BEGIN Provided data

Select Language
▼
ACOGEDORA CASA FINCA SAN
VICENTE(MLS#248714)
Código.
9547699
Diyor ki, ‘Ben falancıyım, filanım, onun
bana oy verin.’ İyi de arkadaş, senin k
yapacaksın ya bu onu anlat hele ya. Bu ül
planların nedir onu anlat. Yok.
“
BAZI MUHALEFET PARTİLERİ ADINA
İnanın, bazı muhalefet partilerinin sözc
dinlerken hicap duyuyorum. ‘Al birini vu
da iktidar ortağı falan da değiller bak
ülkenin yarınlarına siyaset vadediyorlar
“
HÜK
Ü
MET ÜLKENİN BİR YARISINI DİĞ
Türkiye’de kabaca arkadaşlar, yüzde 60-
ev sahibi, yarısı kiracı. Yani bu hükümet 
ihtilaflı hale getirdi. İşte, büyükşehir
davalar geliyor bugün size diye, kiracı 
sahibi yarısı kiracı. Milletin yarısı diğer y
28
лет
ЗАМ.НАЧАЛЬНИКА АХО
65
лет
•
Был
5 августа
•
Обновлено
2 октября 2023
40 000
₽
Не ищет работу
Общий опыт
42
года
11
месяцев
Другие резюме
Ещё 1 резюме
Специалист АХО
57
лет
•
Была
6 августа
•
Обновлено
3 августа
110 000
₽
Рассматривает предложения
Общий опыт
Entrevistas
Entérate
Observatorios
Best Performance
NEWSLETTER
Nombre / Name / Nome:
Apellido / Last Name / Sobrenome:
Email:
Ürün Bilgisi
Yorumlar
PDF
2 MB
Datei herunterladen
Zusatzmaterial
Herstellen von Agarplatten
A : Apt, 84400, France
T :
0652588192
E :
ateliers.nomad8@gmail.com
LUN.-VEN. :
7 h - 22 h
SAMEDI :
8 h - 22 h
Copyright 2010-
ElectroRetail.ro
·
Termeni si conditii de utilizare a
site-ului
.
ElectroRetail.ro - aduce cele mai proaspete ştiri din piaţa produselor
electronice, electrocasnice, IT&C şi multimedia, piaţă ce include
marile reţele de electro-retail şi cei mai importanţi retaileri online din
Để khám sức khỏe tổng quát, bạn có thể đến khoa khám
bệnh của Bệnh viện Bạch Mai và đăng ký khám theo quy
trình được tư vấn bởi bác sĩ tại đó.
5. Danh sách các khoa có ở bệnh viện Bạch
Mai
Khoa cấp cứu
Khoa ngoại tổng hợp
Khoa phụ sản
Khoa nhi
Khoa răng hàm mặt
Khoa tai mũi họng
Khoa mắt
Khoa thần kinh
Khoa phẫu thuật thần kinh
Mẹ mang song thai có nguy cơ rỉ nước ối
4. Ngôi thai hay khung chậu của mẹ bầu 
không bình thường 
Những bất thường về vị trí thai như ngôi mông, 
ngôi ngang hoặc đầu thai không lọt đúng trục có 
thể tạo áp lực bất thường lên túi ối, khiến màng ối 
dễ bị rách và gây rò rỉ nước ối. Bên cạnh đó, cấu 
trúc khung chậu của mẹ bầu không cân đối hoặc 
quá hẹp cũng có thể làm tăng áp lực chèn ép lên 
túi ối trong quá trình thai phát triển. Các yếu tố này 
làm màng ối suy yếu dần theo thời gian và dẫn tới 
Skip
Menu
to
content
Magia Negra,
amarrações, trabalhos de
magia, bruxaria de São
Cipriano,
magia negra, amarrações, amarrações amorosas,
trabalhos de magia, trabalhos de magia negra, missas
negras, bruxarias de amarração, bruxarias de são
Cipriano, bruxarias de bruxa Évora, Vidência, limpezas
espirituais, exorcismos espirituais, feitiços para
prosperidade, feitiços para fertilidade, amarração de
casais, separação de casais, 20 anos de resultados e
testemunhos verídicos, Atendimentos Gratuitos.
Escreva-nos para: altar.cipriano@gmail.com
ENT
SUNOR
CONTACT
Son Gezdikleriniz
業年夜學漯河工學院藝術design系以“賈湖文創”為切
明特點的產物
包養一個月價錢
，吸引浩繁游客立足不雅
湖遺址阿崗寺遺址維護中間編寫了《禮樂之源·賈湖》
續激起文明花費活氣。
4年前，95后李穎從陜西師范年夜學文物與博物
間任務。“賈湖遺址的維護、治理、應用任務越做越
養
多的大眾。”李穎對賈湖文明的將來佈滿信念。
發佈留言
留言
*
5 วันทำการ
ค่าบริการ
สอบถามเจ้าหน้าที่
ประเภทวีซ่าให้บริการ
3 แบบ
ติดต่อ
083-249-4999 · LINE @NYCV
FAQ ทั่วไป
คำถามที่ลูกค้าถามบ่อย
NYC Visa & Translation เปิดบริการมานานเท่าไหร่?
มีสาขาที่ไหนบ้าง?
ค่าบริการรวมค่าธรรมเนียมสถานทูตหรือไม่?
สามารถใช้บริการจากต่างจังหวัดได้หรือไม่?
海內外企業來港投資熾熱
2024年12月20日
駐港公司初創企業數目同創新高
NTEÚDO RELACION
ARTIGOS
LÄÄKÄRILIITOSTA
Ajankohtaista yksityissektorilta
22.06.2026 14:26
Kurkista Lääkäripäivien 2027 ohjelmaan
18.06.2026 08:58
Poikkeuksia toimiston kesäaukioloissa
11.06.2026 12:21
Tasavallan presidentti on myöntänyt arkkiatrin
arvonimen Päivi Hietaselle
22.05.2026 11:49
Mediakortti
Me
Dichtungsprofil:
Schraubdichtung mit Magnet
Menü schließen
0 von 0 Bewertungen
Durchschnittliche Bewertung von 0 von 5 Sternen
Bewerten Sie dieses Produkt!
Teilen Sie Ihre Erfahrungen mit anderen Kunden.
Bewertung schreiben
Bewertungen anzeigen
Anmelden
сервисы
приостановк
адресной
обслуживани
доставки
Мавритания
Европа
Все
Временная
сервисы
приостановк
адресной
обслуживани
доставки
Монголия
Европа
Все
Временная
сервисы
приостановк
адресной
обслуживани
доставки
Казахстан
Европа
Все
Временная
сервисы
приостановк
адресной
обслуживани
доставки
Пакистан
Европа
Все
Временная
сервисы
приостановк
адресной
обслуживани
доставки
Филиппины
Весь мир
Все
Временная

END Provided data

→ **Your objective**: Please write out the records above once more, exactly and completely.

→ **Task result**:
Select Language
▼
ACOGEDORA CASA FINCA SAN
VICENTE(MLS#248714)
Código.
9547699
Diyor ki, ‘Ben falancıyım, filanım, onun
bana oy verin.’ İyi de arkadaş, senin k
yapacaksın ya bu onu anlat hele ya. Bu ül
planların nedir onu anlat. Yok.
“
BAZI MUHALEFET PARTİLERİ ADINA
İnanın, bazı muhalefet partilerinin sözc
dinlerken hicap duyuyorum. ‘Al birini vu
da iktidar ortağı falan da değiller bak
ülkenin yarınlarına siyaset vadediyorlar
“
HÜK
Ü
MET ÜLKENİN BİR YARISINI DİĞ
Türkiye’de kabaca arkadaşlar, yüzde 60-
ev sahibi, yarısı kiracı. Yani bu hükümet 
ihtilaflı hale getirdi. İşte, büyükşehir
davalar geliyor bugün size diye, kiracı 
sahibi yarısı kiracı. Milletin yarısı diğer y
28
лет
ЗАМ.НАЧАЛЬНИКА АХО
65
лет
•
Был
5 августа
•
Обновлено
2 октября 2023
40 000
₽
Не ищет работу
Общий опыт
42
года
11
месяцев
Другие резюме
Ещё 1 резюме
Специалист АХО
57
лет
•
Была
6 августа
•
Обновлено
3 августа
110 000
₽
Рассматривает предложения
Общий опыт
Entrevistas
Entérate
Observatorios
Best Performance
NEWSLETTER
Nombre / Name / Nome:
Apellido / Last Name / Sobrenome:
Email:
Ürün Bilgisi
Yorumlar
PDF
2 MB
Datei herunterladen
Zusatzmaterial
Herstellen von Agarplatten
A : Apt, 84400, France
T :
0652588192
E :
ateliers.nomad8@gmail.com
LUN.-VEN. :
7 h - 22 h
SAMEDI :
8 h - 22 h
Copyright 2010-
ElectroRetail.ro
·
Termeni si conditii de utilizare a
site-ului
.
ElectroRetail.ro - aduce cele mai proaspete ştiri din piaţa produselor
electronice, electrocasnice, IT&C şi multimedia, piaţă ce include
marile reţele de electro-retail şi cei mai importanţi retaileri online din
Để khám sức khỏe tổng quát, bạn có thể đến khoa khám
bệnh của Bệnh viện Bạch Mai và đăng ký khám theo quy
trình được tư vấn bởi bác sĩ tại đó.
5. Danh sách các khoa có ở bệnh viện Bạch
Mai
Khoa cấp cứu
Khoa ngoại tổng hợp
Khoa phụ sản
Khoa nhi
Khoa răng hàm mặt
Khoa tai mũi họng
Khoa mắt
Khoa thần kinh
Khoa phẫu thuật thần kinh
Mẹ mang song thai có nguy cơ rỉ nước ối
4. Ngôi thai hay khung chậu của mẹ bầu 
không bình thường 
Những bất thường về vị trí thai như ngôi mông, 
ngôi ngang hoặc đầu thai không lọt đúng trục có 
thể tạo áp lực bất thường lên túi ối, khiến màng ối 
dễ bị rách và gây rò rỉ nước ối. Bên cạnh đó, cấu 
trúc khung chậu của mẹ bầu không cân đối hoặc 
quá hẹp cũng có thể làm tăng áp lực chèn ép lên 
túi ối trong quá trình thai phát triển. Các yếu tố này 
làm màng ối suy yếu dần theo thời gian và dẫn tới 
Skip
Menu
to
content
Magia Negra,
amarrações, trabalhos de
magia, bruxaria de São
Cipriano,
magia negra, amarrações, amarrações amorosas,
trabalhos de magia, trabalhos de magia negra, missas
negras, bruxarias de amarração, bruxarias de são
Cipriano, bruxarias de bruxa Évora, Vidência, limpezas
espirituais, exorcismos espirituais, feitiços para
prosperidade, feitiços para fertilidade, amarração de
casais, separação de casais, 20 anos de resultados e
testemunhos verídicos, Atendimentos Gratuitos.
Escreva-nos para: altar.cipriano@gmail.com
ENT
SUNOR
CONTACT
Son Gezdikleriniz
業年夜學漯河工學院藝術design系以“賈湖文創”為切
明特點的產物
包養一個月價錢
，吸引浩繁游客立足不雅
湖遺址阿崗寺遺址維護中間編寫了《禮樂之源·賈湖》
續激起文明花費活氣。
4年前，95后李穎從陜西師范年夜學文物與博物
間任務。“賈湖遺址的維護、治理、應用任務越做越
養
多的大眾。”李穎對賈湖文明的將來佈滿信念。
發佈留言
留言
*
5 วันทำการ
ค่าบริการ
สอบถามเจ้าหน้าที่
ประเภทวีซ่าให้บริการ
3 แบบ
ติดต่อ
083-249-4999 · LINE @NYCV
FAQ ทั่วไป
คำถามที่ลูกค้าถามบ่อย
NYC Visa & Translation เปิดบริการมานานเท่าไหร่?
มีสาขาที่ไหนบ้าง?
ค่าบริการรวมค่าธรรมเนียมสถานทูตหรือไม่?
สามารถใช้บริการจากต่างจังหวัดได้หรือไม่?
海內外企業來港投資熾熱
2024年12月20日
駐港公司初創企業數目同創新高
NTEÚDO RELACION
ARTIGOS
LÄÄKÄRILIITOSTA
Ajankohtaista yksityissektorilta
22.06.2026 14:26
Kurkista Lääkäripäivien 2027 ohjelmaan
18.06.2026 08:58
Poikkeuksia toimiston kesäaukioloissa
11.06.2026 12:21
Tasavallan presidentti on myöntänyt arkkiatrin
arvonimen Päivi Hietaselle
22.05.2026 11:49
Mediakortti
Me
Dichtungsprofil:
Schraubdichtung mit Magnet
Menü schließen
0 von 0 Bewertungen
Durchschnittliche Bewertung von 0 von 5 Sternen
Bewerten Sie dieses Produkt!
Teilen Sie Ihre Erfahrungen mit anderen Kunden.
Bewertung schreiben
Bewertungen anzeigen
Anmelden
сервисы
приостановк
адресной
обслуживани
доставки
Мавритания
Европа
Все
Временная
сервисы
приостановк
адресной
обслуживани
доставки
Монголия
Европа
Все
Временная
сервисы
приостановк
адресной
обслуживани
доставки
Казахстан
Европа
Все
Временная
сервисы
приостановк
адресной
обслуживани
доставки
Пакистан
Европа
Все
Временная
сервисы
приостановк
адресной
обслуживани
доставки
Филиппины
Весь мир
Все
Временная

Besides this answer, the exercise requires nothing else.